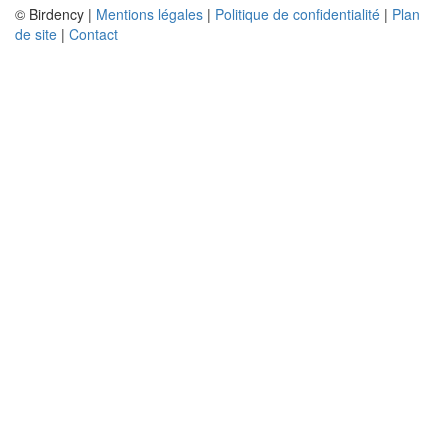
© Birdency |
Mentions légales
|
Politique de confidentialité
|
Plan
de site
|
Contact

### Instructions for the task
Reproduce every line of text in the rows above word for word, keeping each line as it appears. Leave the pictures out.

### Problem solution
© Birdency |
Mentions légales
|
Politique de confidentialité
|
Plan
de site
|
Contact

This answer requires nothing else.